Esquire magazine editor Alex Bilmes dropped a bombshell when he recently compared women to cars.

"The women we feature in the magazine are ornamental," Bilmes said, speaking on a panel about feminism hosted by Cosmopolitan editor Louise Court at the Advertising Week Europe conference in London.

"[Esquire] provide pictures of girls in the same way we provide pictures of cool cars," he said. "It’s ornamental. Women's magazines do the same thing."

"I could lie to you if you want and say we are interested in their brains as well. We are not. They are objectified."

But not everyone objectifies women -- who make up 40 percent of the world’s workforce, according to International Finance Corporation (IFC).

IFC, a member of the World Bank, started a Women in Business program in an effort to strengthen private sector development by focusing on the role of women as business leaders, entrepreneurs, employees, consumers, and economic stakeholders.

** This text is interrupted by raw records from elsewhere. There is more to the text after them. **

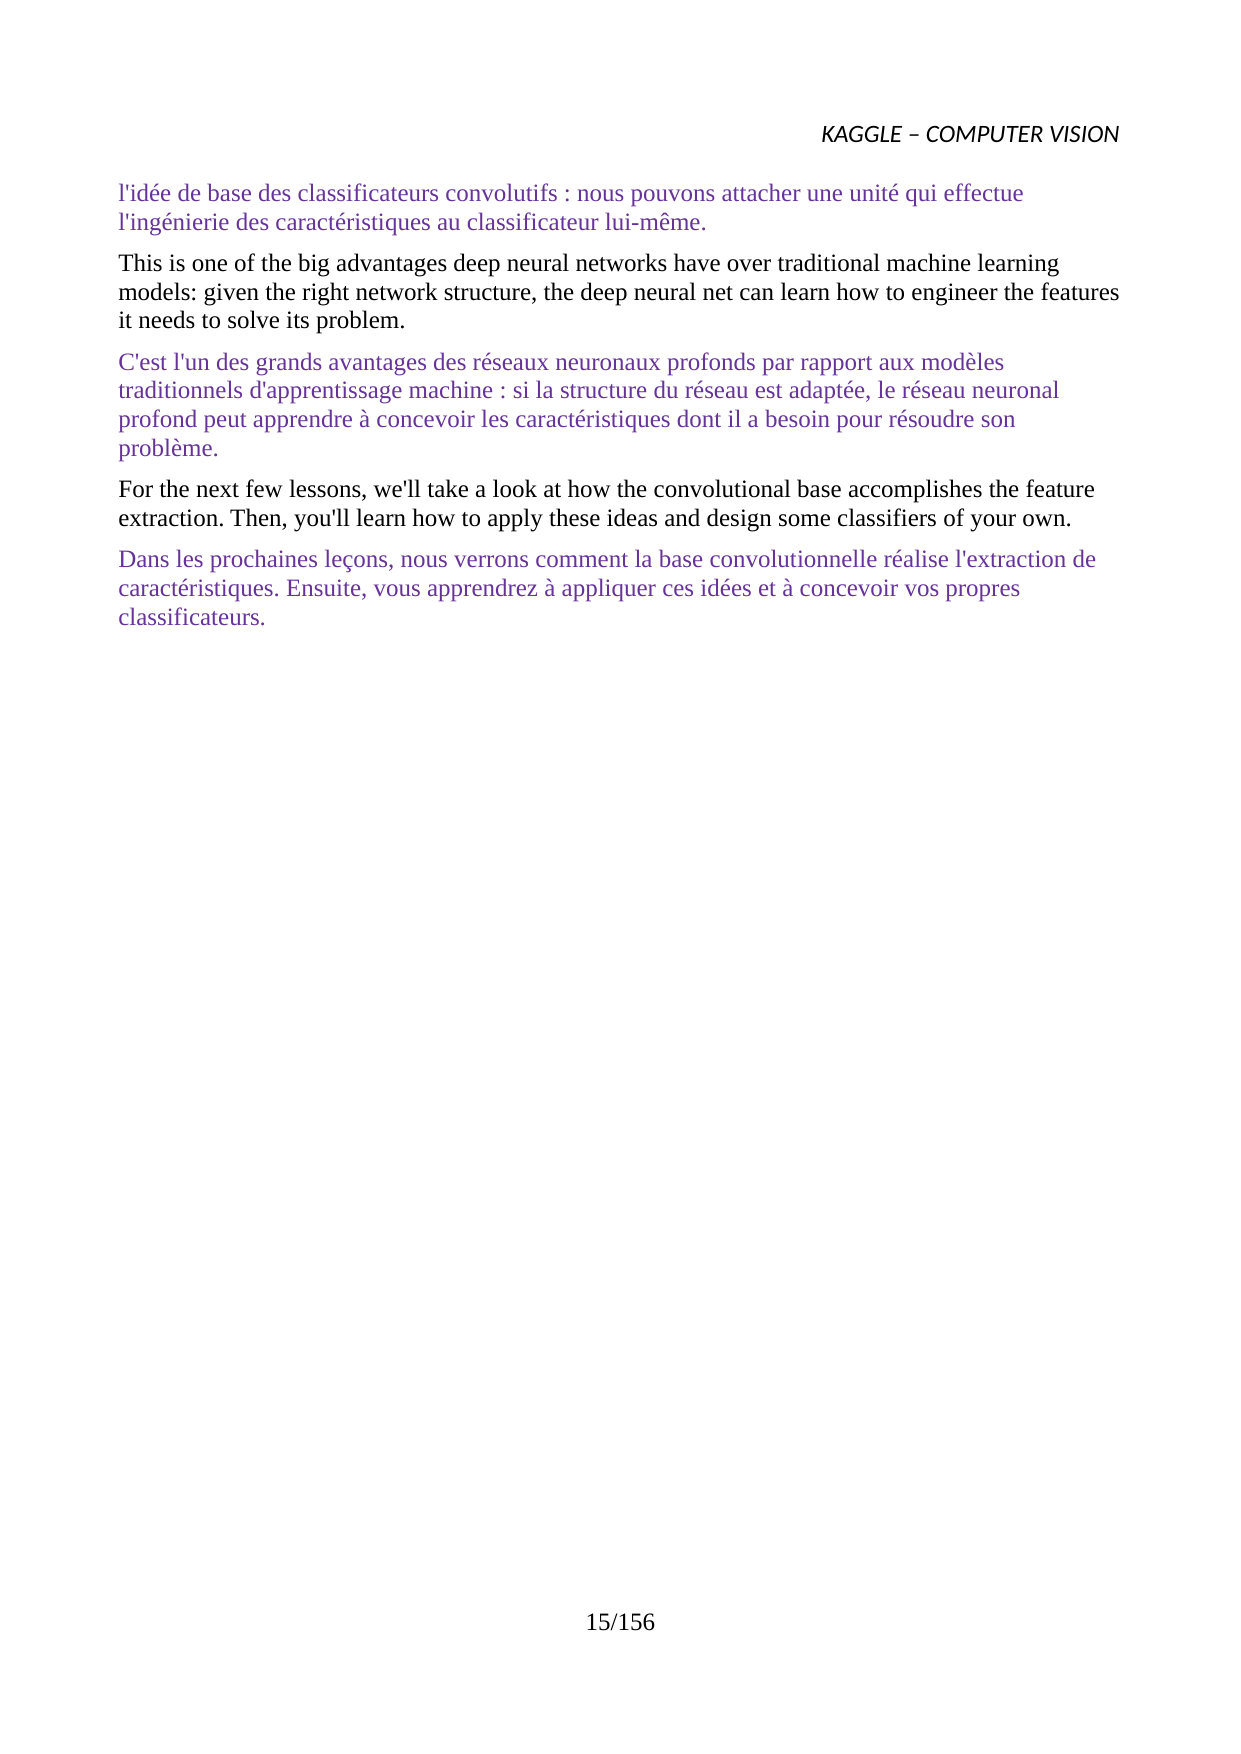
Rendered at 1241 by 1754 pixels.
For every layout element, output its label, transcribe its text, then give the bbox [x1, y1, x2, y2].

text C'est l'un des grands avantages des réseaux neuronaux profonds par rapport aux modèles traditionnels d'apprentissage machine : si la structure du réseau est adaptée, le réseau neuronal profond peut apprendre à concevoir les caractéristiques dont il a besoin pour résoudre son problème. [118, 347, 1122, 462]
text This is one of the big advantages deep neural networks have over traditional machine learning models: given the right network structure, the deep neural net can learn how to engineer the features it needs to solve its problem. [118, 248, 1122, 334]
text l'idée de base des classificateurs convolutifs : nous pouvons attacher une unité qui effectue l'ingénierie des caractéristiques au classificateur lui-même. [118, 178, 1122, 236]
text Dans les prochaines leçons, nous verrons comment la base convolutionnelle réalise l'extraction de caractéristiques. Ensuite, vous apprendrez à appliquer ces idées et à concevoir vos propres classificateurs. [118, 544, 1122, 631]
text For the next few lessons, we'll take a look at how the convolutional base accomplishes the feature extraction. Then, you'll learn how to apply these ideas and design some classifiers of your own. [118, 474, 1122, 532]
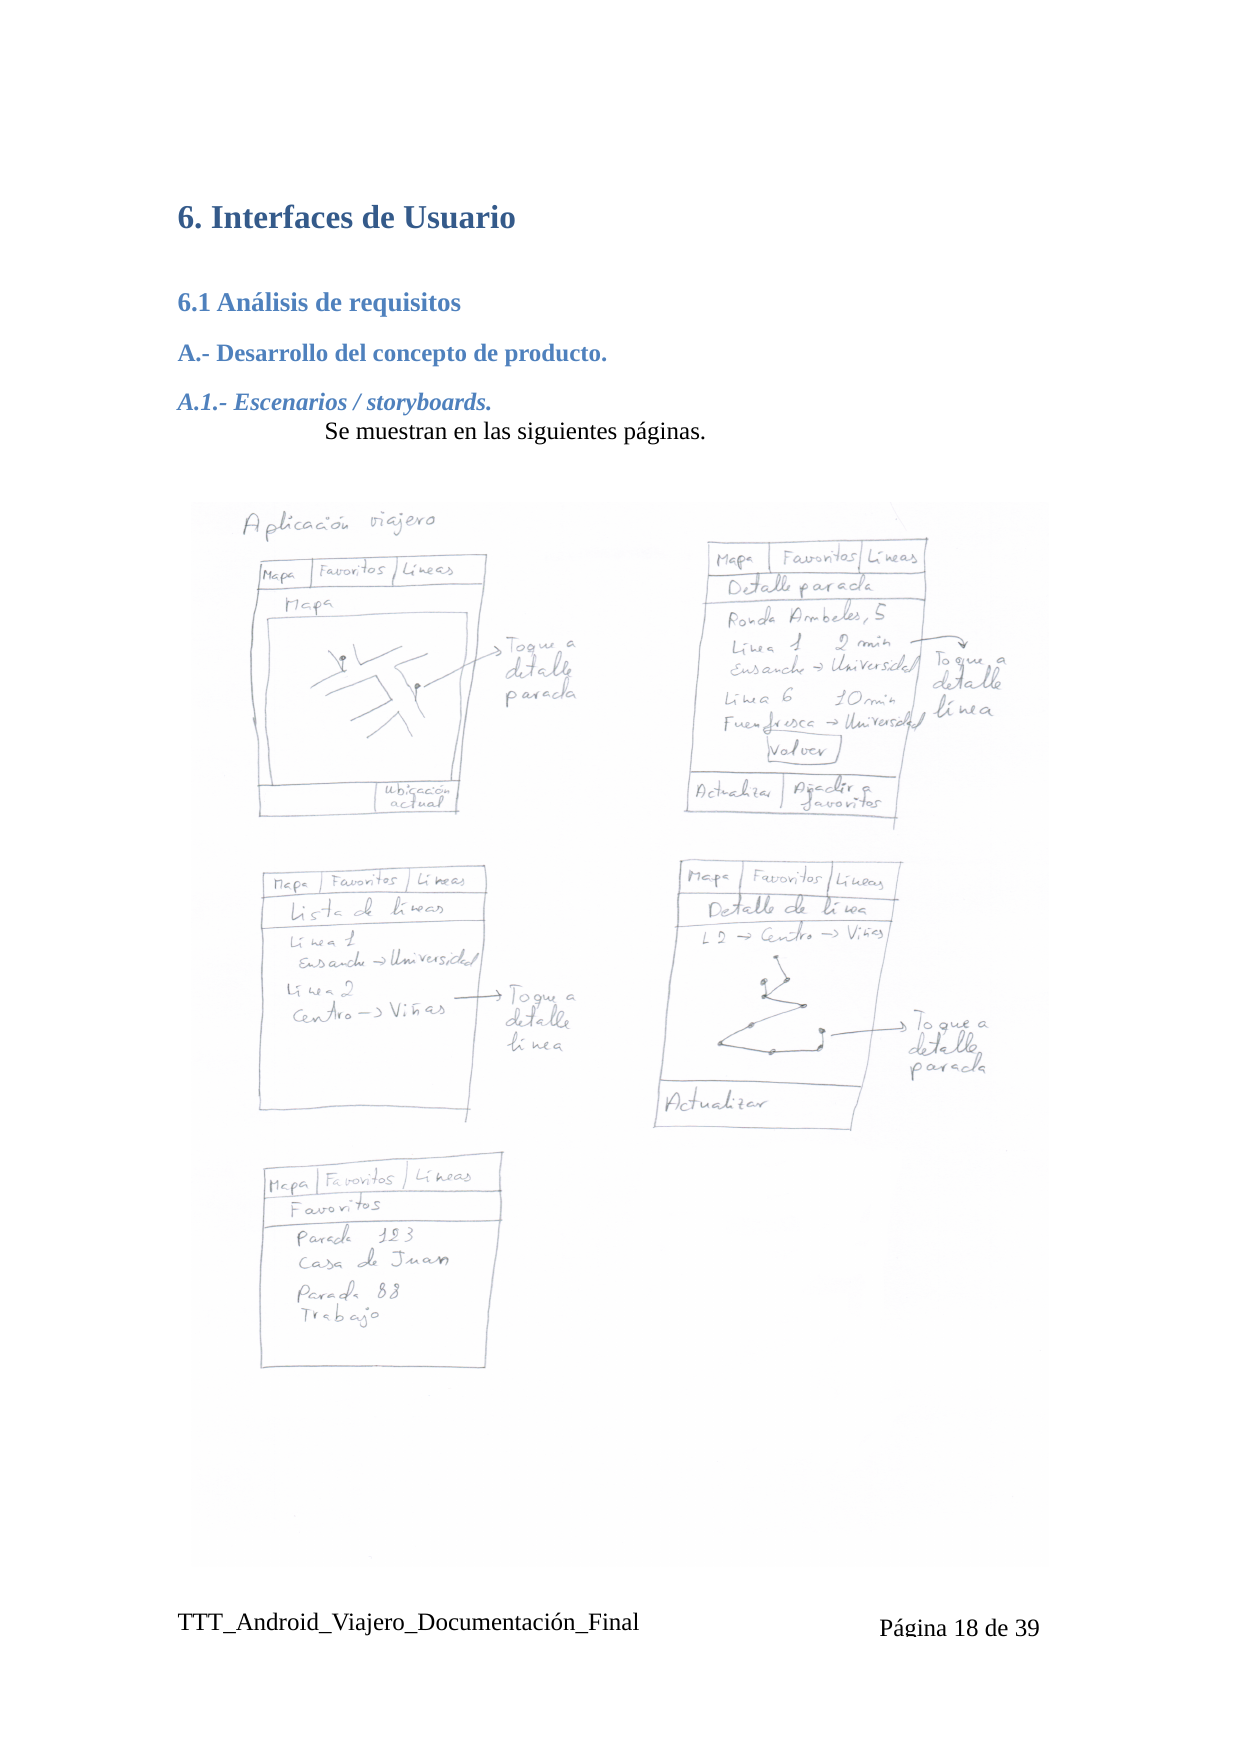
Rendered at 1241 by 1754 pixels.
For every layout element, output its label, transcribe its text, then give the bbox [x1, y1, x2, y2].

picture [191, 502, 1049, 1567]
subtitle A.- Desarrollo del concepto de producto. [177, 338, 1063, 366]
subtitle 6. Interfaces de Usuario [177, 198, 1063, 236]
text Se muestran en las siguientes páginas. [177, 416, 1063, 445]
subtitle A.1.- Escenarios / storyboards. [177, 387, 1063, 416]
subtitle 6.1 Análisis de requisitos [177, 286, 1063, 317]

“Women in the private sector represent a powerful source of economic growth and opportunity,” IFC said.

“By strengthening women’s roles as leaders, entrepreneurs, employees, consumers and stakeholders, IFC . . . helps transform local and global markets.”

IFC also works towards creating business opportunities that help promote improved working conditions for women, support business skills training for women entrepreneurs and support diversity on boards.

IFC says it aims to increase the share of its nominee board directors who are women to about 30 percent by 2013.